■ EXCERPTED PASSAGE ■
(begin)

This type of study is often the result of one of the following:

  • Acquisition - how can one consolidate distribution?
  • Merger - two or more companies or product categories
  • Growth - lack of existing capacity due to increased sales, new retail point-of-sales, addition of product lines
  • Customer service level demand - customer demands shorter delivery lead-time and improved order fulfillment
  • Downsizing - decrease in sales and/or customers, elimination of product categories
  • Evaluation - benchmark your transportation & operational costs, or those of your wholesaler

Any of these situations will generate the following initial questions:

  • How many distribution centers (DC) are required?
  • Where should the DC be strategically located?
  • What product mix is required per DC?
  • What are the associated operational costs?

Group 4L2 utilizes proven methodologies in conjunction with powerful software enabling us to incorporate large amounts of historical data and easily produce multiple scenarios for comparison. Although the tool is very powerful, it remains flexible enough to allow us to easily model your existing network and to compare all future scenarios for impacts on your distribution requirements.

(end)

■ RECORDS ■
(begin)

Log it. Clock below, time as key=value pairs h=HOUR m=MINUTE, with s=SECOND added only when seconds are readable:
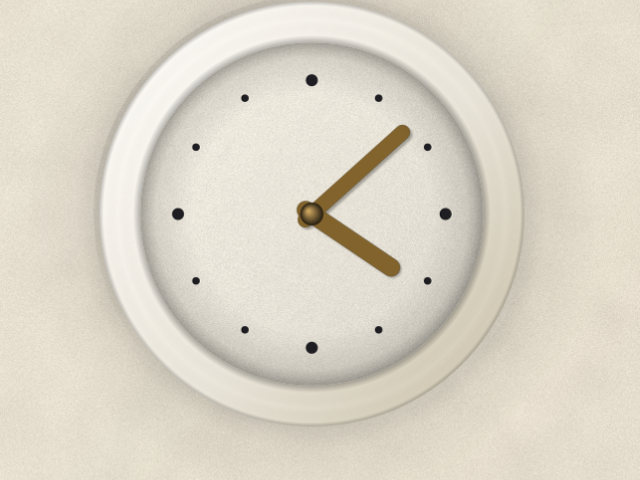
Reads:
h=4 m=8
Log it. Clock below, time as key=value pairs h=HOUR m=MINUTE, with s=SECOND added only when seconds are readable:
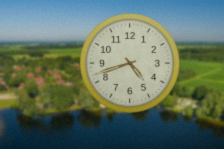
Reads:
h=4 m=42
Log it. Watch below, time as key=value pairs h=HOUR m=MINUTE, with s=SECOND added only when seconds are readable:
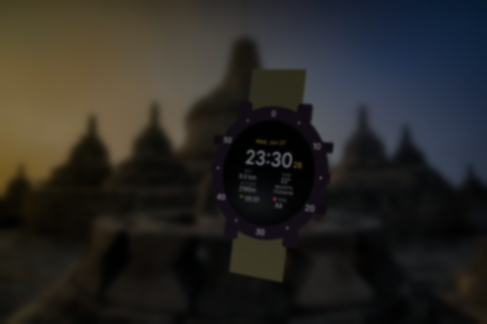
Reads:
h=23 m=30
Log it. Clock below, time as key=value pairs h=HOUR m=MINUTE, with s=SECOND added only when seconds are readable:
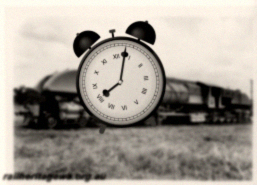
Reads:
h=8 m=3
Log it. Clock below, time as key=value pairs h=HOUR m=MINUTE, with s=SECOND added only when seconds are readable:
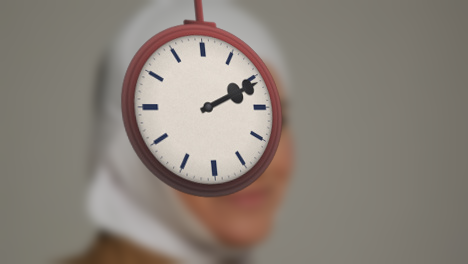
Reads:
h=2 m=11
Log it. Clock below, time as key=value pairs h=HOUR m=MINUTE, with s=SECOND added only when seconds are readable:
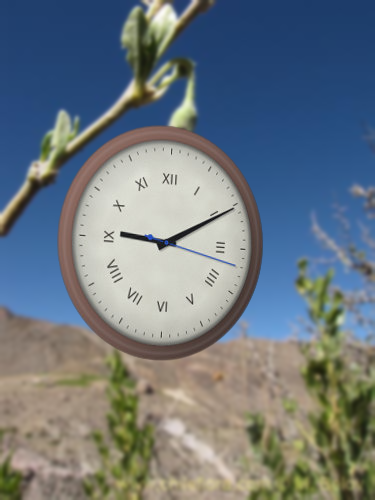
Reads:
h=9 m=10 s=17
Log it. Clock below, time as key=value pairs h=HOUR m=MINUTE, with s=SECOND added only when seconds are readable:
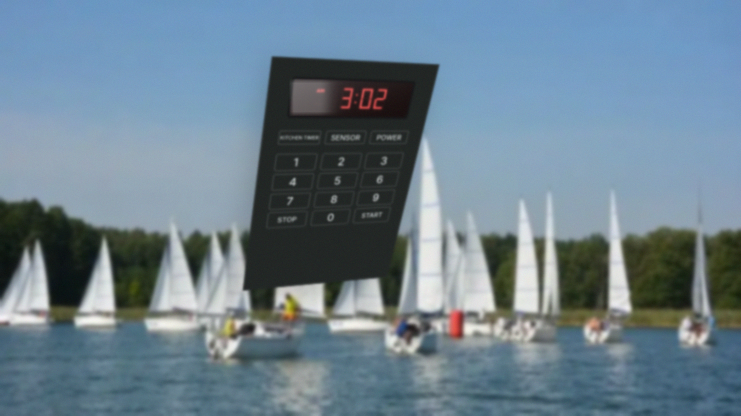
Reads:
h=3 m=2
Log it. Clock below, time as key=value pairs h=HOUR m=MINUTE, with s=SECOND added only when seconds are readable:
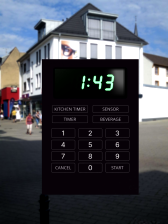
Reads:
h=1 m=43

(end)
(begin)

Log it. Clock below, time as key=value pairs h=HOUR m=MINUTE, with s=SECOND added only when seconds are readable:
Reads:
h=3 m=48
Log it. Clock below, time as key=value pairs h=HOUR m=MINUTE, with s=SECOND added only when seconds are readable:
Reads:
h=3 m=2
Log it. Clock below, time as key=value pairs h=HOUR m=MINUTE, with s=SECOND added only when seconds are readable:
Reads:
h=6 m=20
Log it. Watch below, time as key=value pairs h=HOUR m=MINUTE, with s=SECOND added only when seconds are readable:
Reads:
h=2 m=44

(end)

■ TASKS ■
(1) In the distribution study text, what does Group 4L2 use together with proven methodologies?
(2) Please extract, word for word, the part of the distribution study text that opens with the words containing "Any of these" and closes with "your distribution requirements.".

■ EXPECTED ANSWERS ■
(1) Powerful software.

(2)
Any of these situations will generate the following initial questions:

  • How many distribution centers (DC) are required?
  • Where should the DC be strategically located?
  • What product mix is required per DC?
  • What are the associated operational costs?

Group 4L2 utilizes proven methodologies in conjunction with powerful software enabling us to incorporate large amounts of historical data and easily produce multiple scenarios for comparison. Although the tool is very powerful, it remains flexible enough to allow us to easily model your existing network and to compare all future scenarios for impacts on your distribution requirements.